Notes!
- Using the
iris
data set, answer the following questions:
- Store all the clustering results, and remember to ignore the target variables (
Species
)!
1. Apply the k-means algorithm, and find the optimal number of clusters
library(DMwR)
## Loading required package: lattice
## Loading required package: grid
data(iris)
tr <- iris[,-5]
library(cluster)
dists <- dist(tr)
avgS <- c()
for(k in 2:10) {
cl <- kmeans(tr,centers=k,iter.max=300)
s <- silhouette(cl$cluster,dists)
avgS <- c(avgS, mean(s[,3]))
}
res <- data.frame(nClusters=2:10,Silhouette=avgS)
res[order(res$Silhouette,decreasing = TRUE),]
## nClusters Silhouette
## 1 2 0.6810462
## 2 3 0.5528190
## 4 5 0.4912400
## 6 7 0.4416784
## 7 8 0.4353529
## 9 10 0.4312998
## 3 4 0.4104276
## 5 6 0.3648340
## 8 9 0.3211527
2. Using the best k, apply the PAM, CLARA, DBSCAN, FANNY, Agglomerative Hierarchical Clustering (hclust()
) and DIANA algorithms
# PAM
m.pam <- pam(tr, k=2)
# CLARA
m.clara <- clara(tr, k=2)
# DBSCAN
library(fpc)
d <- scale(tr)
m.dbscan <- dbscan(d,0.9)
# FANNY
m.fanny <- fanny(tr, k=2)
# Agglomerative Hierarchical Clustering
methds <- c("complete","single","average")

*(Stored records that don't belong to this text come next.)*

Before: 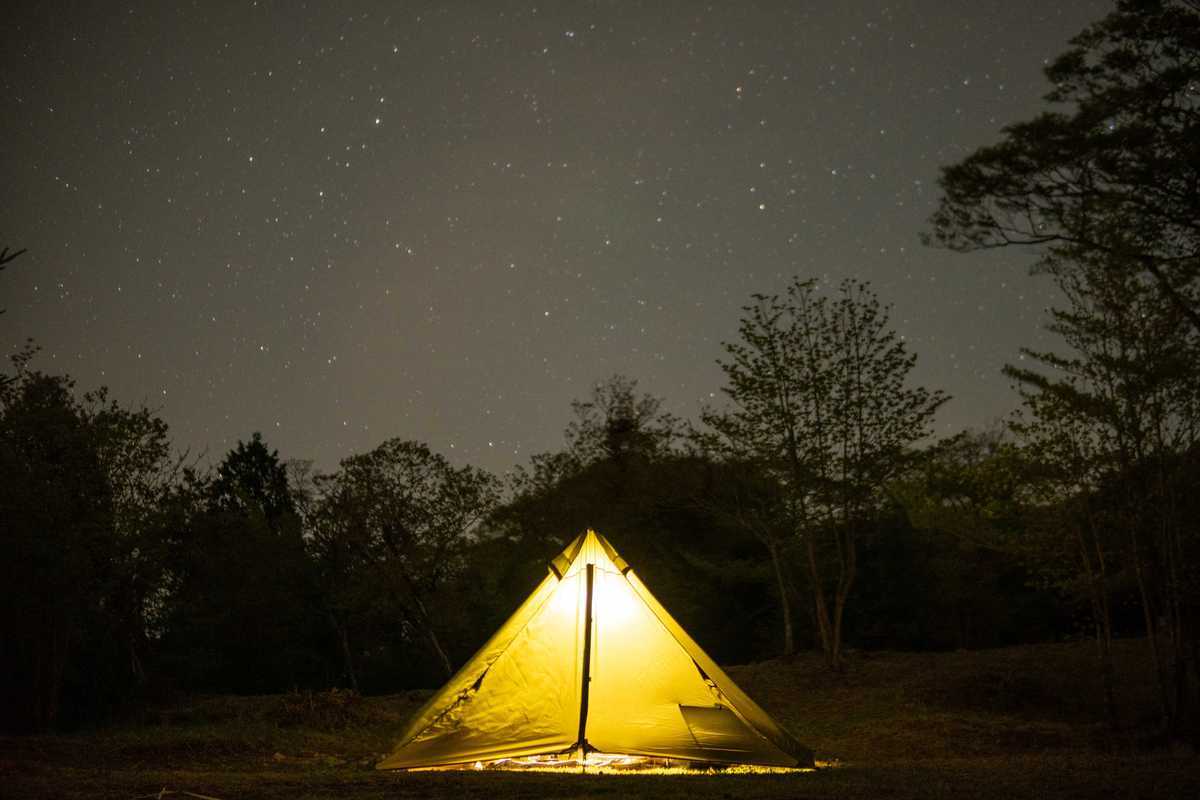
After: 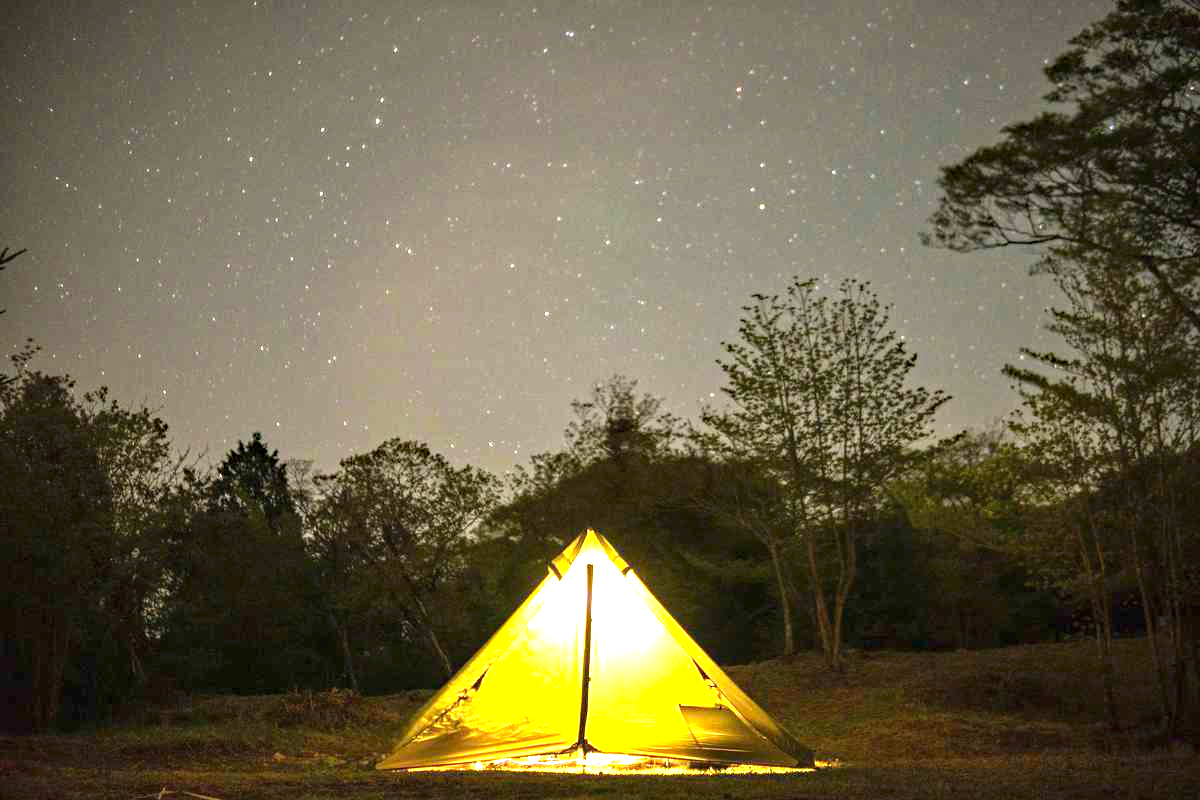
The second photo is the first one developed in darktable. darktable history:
tone equalizer: mask exposure compensation -0.495 EV
exposure: black level correction 0, exposure 1.982 EV, compensate highlight preservation false
haze removal: compatibility mode true, adaptive false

m.hclust.complete <- hclust(dists, meth=methds[1])
m.hclust.single <- hclust(dists, meth=methds[2])
m.hclust.average <- hclust(dists, meth=methds[3])
# DIANA
m.diana <- diana(tr)
3. Compare all results using the silhouette coefficient
res.df <- data.frame(Method=c("PAM","CLARA","DBSCAN","FANNY","HC.Complete","HC.Single","HC.Average","DIANA"),
Silhouette=c(mean(silhouette(m.pam,dists)[,3]),
mean(silhouette(m.clara,dists)[,3]),
mean(silhouette(m.dbscan$cluster,dists)[,3]),
mean(silhouette(m.fanny,dists)[,3]),
mean(silhouette(cutree(m.hclust.complete,3),dists)[,3]),
mean(silhouette(cutree(m.hclust.single,3),dists)[,3]),
mean(silhouette(cutree(m.hclust.average,3),dists)[,3]),
mean(silhouette(cutree(m.diana,3),dists)[,3])))
## Warning in if (!full) return(NextMethod()): the condition has length > 1 and
## only the first element will be used
library(ggplot2)
ggplot(res.df,aes(x=Method,y=Silhouette)) + geom_bar(stat="identity")